Un duché en proie à un coup d’Etat, des auberges munies de passages secrets et … des pigeons.
Pour un peu, on pourrait presque croire que le titre de cet album – Retour en fanfare – qui fait référence au retour d’Herbert sur ses terres de Vaucanson (et non pas au retour du Gardien et de sa ménagerie de monstres dans le Donjon, comme on avait pu l’imaginer juste avant la parution de l’album !), fait en réalité davantage référence au retour à l’atmosphère typique de la sous-série Donjon Zénith, c’est-à-dire cette ambiance joviale toute en légèreté qu’on aime tant, pleine de péripéties rocambolesques et d’humour décalé à base de gags hilarants, de répliques tordantes et de situations et personnages loufoques, dont ce sixième Donjon Zénith est pleinement imprégné. Car si Un mariage à part (DZ5) détonait par son atmosphère un tantinet trop lourde et un scénario plus cohérent et moins improvisé, force est de constater que Retour en fanfare revient aux fondamentaux avec un cocktail humour décapant / action farfelue typique de la branche Donjon Zénith.
On a donc droit à un épisode dense, bourré de suspense et de rebondissements, qui nous en apprend énormément sur l’univers du Donjon. On découvre le duché de Vaucanson à l’époque Donjon Zénith avec son ambiance médiévale particulièrement agréable ; plein de nouveaux personnages qui s’intègrent très bien à la série sont introduits (mention spéciale à Poustiquet, le petit fonctionnaire responsable du pigeonnage) ; le scénario révèle certaines informations de première importance (notamment sur les Objets du Destin) et de manière plus globale, ce tome exploite tellement d’éléments semés dans les albums antérieurs et lance tellement de pistes pour de futurs Donjon que cet opus est relié à une multitude d’autres albums de la saga.
La construction du scénario est en effet tellement remarquable qu’on peut ainsi lire cet album avec autant de fluidité soit dans l’ordre « normal » des Donjon Zénith, soit après (ou juste avant) certains Donjon Monsters comme Le grand animateur (DM11) et Le grimoire de l’inventeur (DM12) qui se passent tous deux à Vaucanson et qui traitent du sujet des automates (en partie exploité dans Retour en fanfare), soit même comme un préquel à la sous-série Donjon Crépuscule (et notamment l’album Le volcan des Vaucanson (DC102), où pas mal d’éléments trouvent leur origine dans Retour en fanfare).

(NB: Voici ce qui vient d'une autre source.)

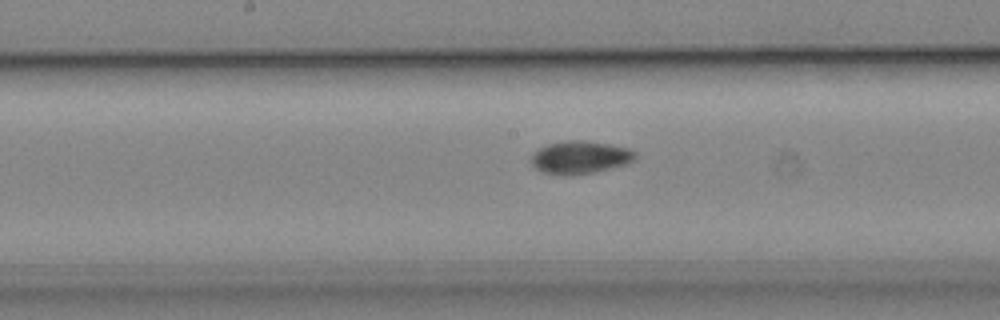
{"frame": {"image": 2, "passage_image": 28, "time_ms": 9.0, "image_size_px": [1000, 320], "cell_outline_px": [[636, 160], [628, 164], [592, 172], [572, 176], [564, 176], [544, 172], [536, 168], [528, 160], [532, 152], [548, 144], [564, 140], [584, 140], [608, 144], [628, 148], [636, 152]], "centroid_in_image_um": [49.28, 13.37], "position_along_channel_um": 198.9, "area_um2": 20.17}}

Là où Sfar et Trondheim font aussi très fort, c’est qu’ils arrivent à élaborer un scénario qui mène de front trois intrigues : celle d’Herbert (qui cherche à contrecarrer les plans de l’intendant de Vaucanson et à sauver ses parents), celle de Marvin (qui cherche à conquérir le cœur de Pirzuine) et celle du Gardien (qui cherche une solution juridique pour récupérer le Donjon). Et pour ne rien gâcher, toute cette folle aventure baigne dans un humour très drôle, entre situations comiques décalées (Marvin qui se bat saoul et qui fait n’importe quoi), personnages amusants (Poustiquet forever !), gags irrésistibles (le coup des pigeons voyageurs et des messages secrets) et répliques hilarantes (« Et mon cul, c’est du poulet ? »).
Au dessin, Boulet confirme son approche plus « spectaculaire » de l’univers du Donjon, avec des personnages moins naïfs, plus grands et plus musclés et des décors plus détaillés que ce que faisait Trondheim. Si l’humour visuel en pâtit un peu, son trait clair et aéré se révèle en revanche idéal pour illustrer les nombreuses scènes d’action qui parcourent ce tome, en renforçant le caractère épique des péripéties. Que ce soit pour les bagarres dans les bars ou sur les toits entre les héros et les soldats de Vaucanson, pour le duel à mort dans l’arène entre Herbert et son ancien instructeur, pour les poursuites en automates volants et surtout pour les deux Tong Deum de Marvin qui sont absolument monstrueux (et qui sont les Tong Deum les plus mémorables de la saga pour moi), tout apparaît dynamique, héroïque, plein de panache.
Graphiquement plaisant et scénaristiquement parfait, Retour en fanfare est pour moi l’un des albums les plus marquants de la série.